- WORK TO BE COMPLETED
Render every line of text in the records below as a Markdown table with the columns "No." and "Record line", numbering the rows in order. Leave out the pictures and any blank lines.

++++ EXERCISE INPUTS ++++

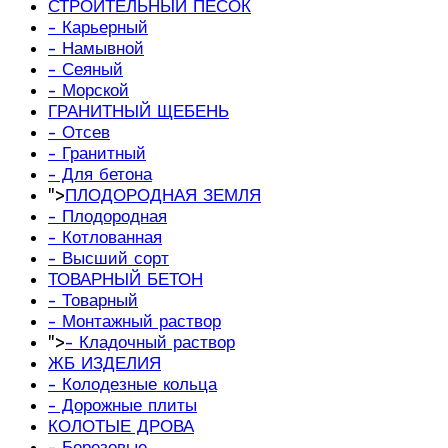
СТРОИТЕЛЬНЫЙ ПЕСОК
- Карьерный
- Намывной
- Сеяный
- Морской
ГРАНИТНЫЙ ЩЕБЕНЬ
- Отсев
- Гранитный
- Для бетона
">
ПЛОДОРОДНАЯ ЗЕМЛЯ
- Плодородная
- Котлованная
- Высший сорт
ТОВАРНЫЙ БЕТОН
- Товарный
- Монтажный раствор
">
- Кладочный раствор
ЖБ ИЗДЕЛИЯ
- Колодезные кольца
- Дорожные плиты
КОЛОТЫЕ ДРОВА
- Березовые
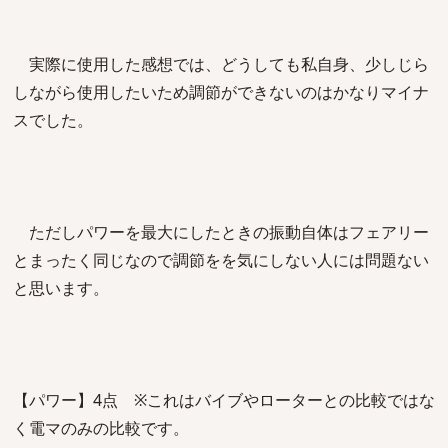
実際に使用した感想では、どうしても私自身、少しじら
しながら使用したいため調節ができないのはかなりマイナ
スでした。
ただしパワーを最大にしたときの振動自体はフェアリー
とまったく同じなので調節をを気にしない人には問題ない
と思います。
【パワー】4点 ※これはバイブやローターとの比較ではな
く電マのみの比較です。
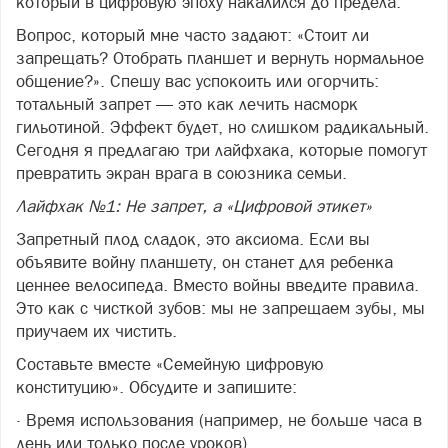
который в цифровую эпоху накалился до предела.
Вопрос, который мне часто задают: «Стоит ли
запрещать? Отобрать планшет и вернуть нормальное
общение?». Спешу вас успокоить или огорчить:
тотальный запрет — это как лечить насморк
гильотиной. Эффект будет, но слишком радикальный.
Сегодня я предлагаю три лайфхака, которые помогут
превратить экран врага в союзника семьи.
Лайфхак №1: Не запрет, а «Цифровой этикет»
Запретный плод сладок, это аксиома. Если вы
объявите войну планшету, он станет для ребенка
ценнее велосипеда. Вместо войны введите правила.
Это как с чисткой зубов: мы не запрещаем зубы, мы
приучаем их чистить.
Составьте вместе «Семейную цифровую
конституцию». Обсудите и запишите:
· Время использования (например, не больше часа в
день или только после уроков).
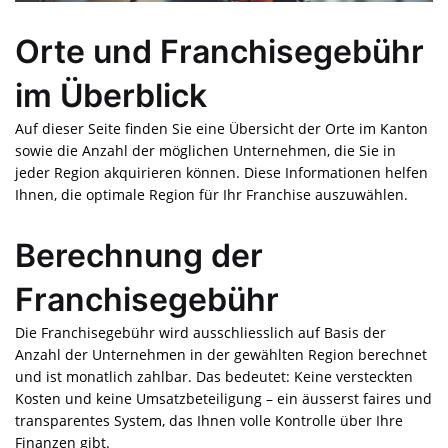
Orte und Franchisegebühr
im Überblick
Auf dieser Seite finden Sie eine Übersicht der Orte im Kanton
sowie die Anzahl der möglichen Unternehmen, die Sie in
jeder Region akquirieren können. Diese Informationen helfen
Ihnen, die optimale Region für Ihr Franchise auszuwählen.
Berechnung der
Franchisegebühr
Die Franchisegebühr wird ausschliesslich auf Basis der
Anzahl der Unternehmen in der gewählten Region berechnet
und ist monatlich zahlbar. Das bedeutet: Keine versteckten
Kosten und keine Umsatzbeteiligung – ein äusserst faires und
transparentes System, das Ihnen volle Kontrolle über Ihre
Finanzen gibt.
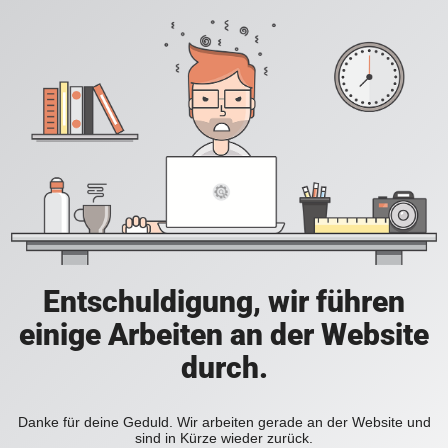
Entschuldigung, wir führen
einige Arbeiten an der Website
durch.
Danke für deine Geduld. Wir arbeiten gerade an der Website und
sind in Kürze wieder zurück.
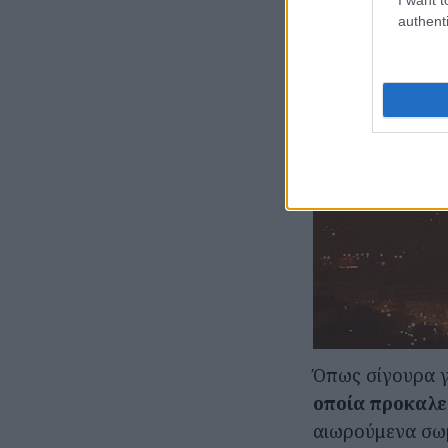
authenti
Όπως σίγουρα γ
οποία προκαλε
αιωρούμενα σωμ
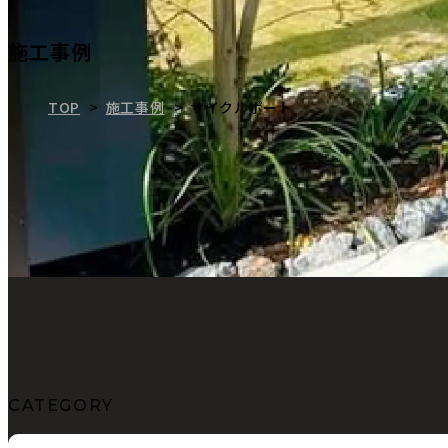
施工事例
TOP
施工事例
サイクルポート
CATEGORY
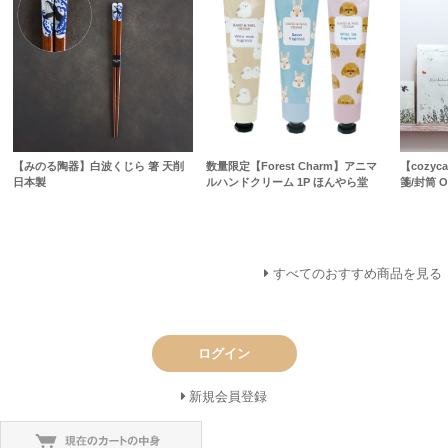
【みのる陶器】白波くじら 箸 天削
数量限定【Forest Charm】アニマ
【cozyc
日本製
ルハンドクリーム 1P ほんやら堂
箋/封筒 O
すべてのおすすめ商品を見る
ログイン
新規会員登録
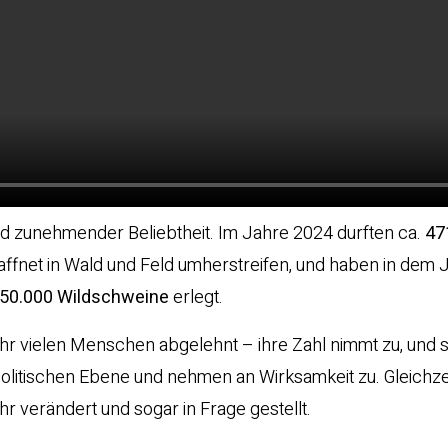
nd zunehmender Beliebtheit. Im Jahre 2024 durften ca.
47
affnet in Wald und Feld umherstreifen, und haben in dem 
50.000 Wildschweine
erlegt.
sehr vielen Menschen abgelehnt – ihre Zahl nimmt zu, und s
olitischen Ebene und nehmen an Wirksamkeit zu. Gleichzei
verändert und sogar in Frage gestellt.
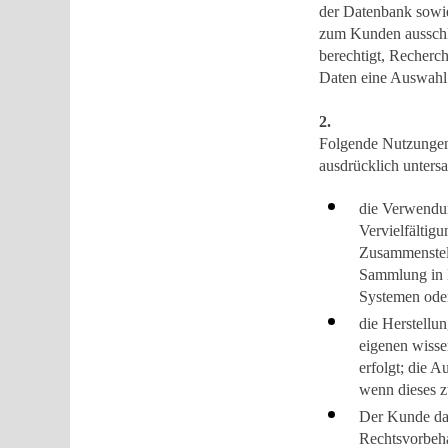
der Datenbank sowie
zum Kunden ausschl
berechtigt, Recherc
Daten eine Auswahl 
2.
Folgende Nutzungen
ausdrücklich untersa
die Verwendun
Vervielfältig
Zusammenstell
Sammlung in 
Systemen oder
die Herstellu
eigenen wisse
erfolgt; die A
wenn dieses z
Der Kunde da
Rechtsvorbeha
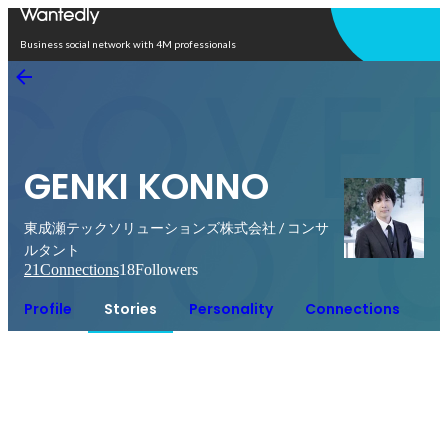
Open in app
Business social network with 4M professionals
GENKI KONNO
東成瀬テックソリューションズ株式会社 / コンサ
ルタント
21
Connections
18
Followers
Profile
Stories
Personality
Connections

++++

- EXERCISE RESPONSE
| No. | Record line |
|---|---|
| 1 | СТРОИТЕЛЬНЫЙ ПЕСОК |
| 2 | - Карьерный |
| 3 | - Намывной |
| 4 | - Сеяный |
| 5 | - Морской |
| 6 | ГРАНИТНЫЙ ЩЕБЕНЬ |
| 7 | - Отсев |
| 8 | - Гранитный |
| 9 | - Для бетона |
| 10 | "> |
| 11 | ПЛОДОРОДНАЯ ЗЕМЛЯ |
| 12 | - Плодородная |
| 13 | - Котлованная |
| 14 | - Высший сорт |
| 15 | ТОВАРНЫЙ БЕТОН |
| 16 | - Товарный |
| 17 | - Монтажный раствор |
| 18 | "> |
| 19 | - Кладочный раствор |
| 20 | ЖБ ИЗДЕЛИЯ |
| 21 | - Колодезные кольца |
| 22 | - Дорожные плиты |
| 23 | КОЛОТЫЕ ДРОВА |
| 24 | - Березовые |
| 25 | 実際に使用した感想では、どうしても私自身、少しじら |
| 26 | しながら使用したいため調節ができないのはかなりマイナ |
| 27 | スでした。 |
| 28 | ただしパワーを最大にしたときの振動自体はフェアリー |
| 29 | とまったく同じなので調節をを気にしない人には問題ない |
| 30 | と思います。 |
| 31 | 【パワー】4点 ※これはバイブやローターとの比較ではな |
| 32 | く電マのみの比較です。 |
| 33 | который в цифровую эпоху накалился до предела. |
| 34 | Вопрос, который мне часто задают: «Стоит ли |
| 35 | запрещать? Отобрать планшет и вернуть нормальное |
| 36 | общение?». Спешу вас успокоить или огорчить: |
| 37 | тотальный запрет — это как лечить насморк |
| 38 | гильотиной. Эффект будет, но слишком радикальный. |
| 39 | Сегодня я предлагаю три лайфхака, которые помогут |
| 40 | превратить экран врага в союзника семьи. |
| 41 | Лайфхак №1: Не запрет, а «Цифровой этикет» |
| 42 | Запретный плод сладок, это аксиома. Если вы |
| 43 | объявите войну планшету, он станет для ребенка |
| 44 | ценнее велосипеда. Вместо войны введите правила. |
| 45 | Это как с чисткой зубов: мы не запрещаем зубы, мы |
| 46 | приучаем их чистить. |
| 47 | Составьте вместе «Семейную цифровую |
| 48 | конституцию». Обсудите и запишите: |
| 49 | · Время использования (например, не больше часа в |
| 50 | день или только после уроков). |
| 51 | Orte und Franchisegebühr |
| 52 | im Überblick |
| 53 | Auf dieser Seite finden Sie eine Übersicht der Orte im Kanton |
| 54 | sowie die Anzahl der möglichen Unternehmen, die Sie in |
| 55 | jeder Region akquirieren können. Diese Informationen helfen |
| 56 | Ihnen, die optimale Region für Ihr Franchise auszuwählen. |
| 57 | Berechnung der |
| 58 | Franchisegebühr |
| 59 | Die Franchisegebühr wird ausschliesslich auf Basis der |
| 60 | Anzahl der Unternehmen in der gewählten Region berechnet |
| 61 | und ist monatlich zahlbar. Das bedeutet: Keine versteckten |
| 62 | Kosten und keine Umsatzbeteiligung – ein äusserst faires und |
| 63 | transparentes System, das Ihnen volle Kontrolle über Ihre |
| 64 | Finanzen gibt. |
| 65 | Entschuldigung, wir führen |
| 66 | einige Arbeiten an der Website |
| 67 | durch. |
| 68 | Danke für deine Geduld. Wir arbeiten gerade an der Website und |
| 69 | sind in Kürze wieder zurück. |
| 70 | authenti |
| 71 | Όπως σίγουρα γ |
| 72 | οποία προκαλε |
| 73 | αιωρούμενα σωμ |
| 74 | 施工事例 |
| 75 | TOP |
| 76 | 施工事例 |
| 77 | サイクルポート |
| 78 | CATEGORY |
| 79 | 【みのる陶器】白波くじら 箸 天削 |
| 80 | 数量限定【Forest Charm】アニマ |
| 81 | 【cozyc |
| 82 | 日本製 |
| 83 | ルハンドクリーム 1P ほんやら堂 |
| 84 | 箋/封筒 O |
| 85 | すべてのおすすめ商品を見る |
| 86 | ログイン |
| 87 | 新規会員登録 |
| 88 | nd zunehmender Beliebtheit. Im Jahre 2024 durften ca. |
| 89 | 47 |
| 90 | affnet in Wald und Feld umherstreifen, und haben in dem  |
| 91 | 50.000 Wildschweine |
| 92 | erlegt. |
| 93 | sehr vielen Menschen abgelehnt – ihre Zahl nimmt zu, und s |
| 94 | olitischen Ebene und nehmen an Wirksamkeit zu. Gleichzei |
| 95 | verändert und sogar in Frage gestellt. |
| 96 | der Datenbank sowie |
| 97 | zum Kunden ausschl |
| 98 | berechtigt, Recherc |
| 99 | Daten eine Auswahl  |
| 100 | 2. |
| 101 | Folgende Nutzungen |
| 102 | ausdrücklich untersa |
| 103 | die Verwendun |
| 104 | Vervielfältig |
| 105 | Zusammenstell |
| 106 | Sammlung in  |
| 107 | Systemen oder |
| 108 | die Herstellu |
| 109 | eigenen wisse |
| 110 | erfolgt; die A |
| 111 | wenn dieses z |
| 112 | Der Kunde da |
| 113 | Rechtsvorbeha |
| 114 | Open in app |
| 115 | Business social network with 4M professionals |
| 116 | GENKI KONNO |
| 117 | 東成瀬テックソリューションズ株式会社 / コンサ |
| 118 | ルタント |
| 119 | 21 |
| 120 | Connections |
| 121 | 18 |
| 122 | Followers |
| 123 | Profile |
| 124 | Stories |
| 125 | Personality |
| 126 | Connections |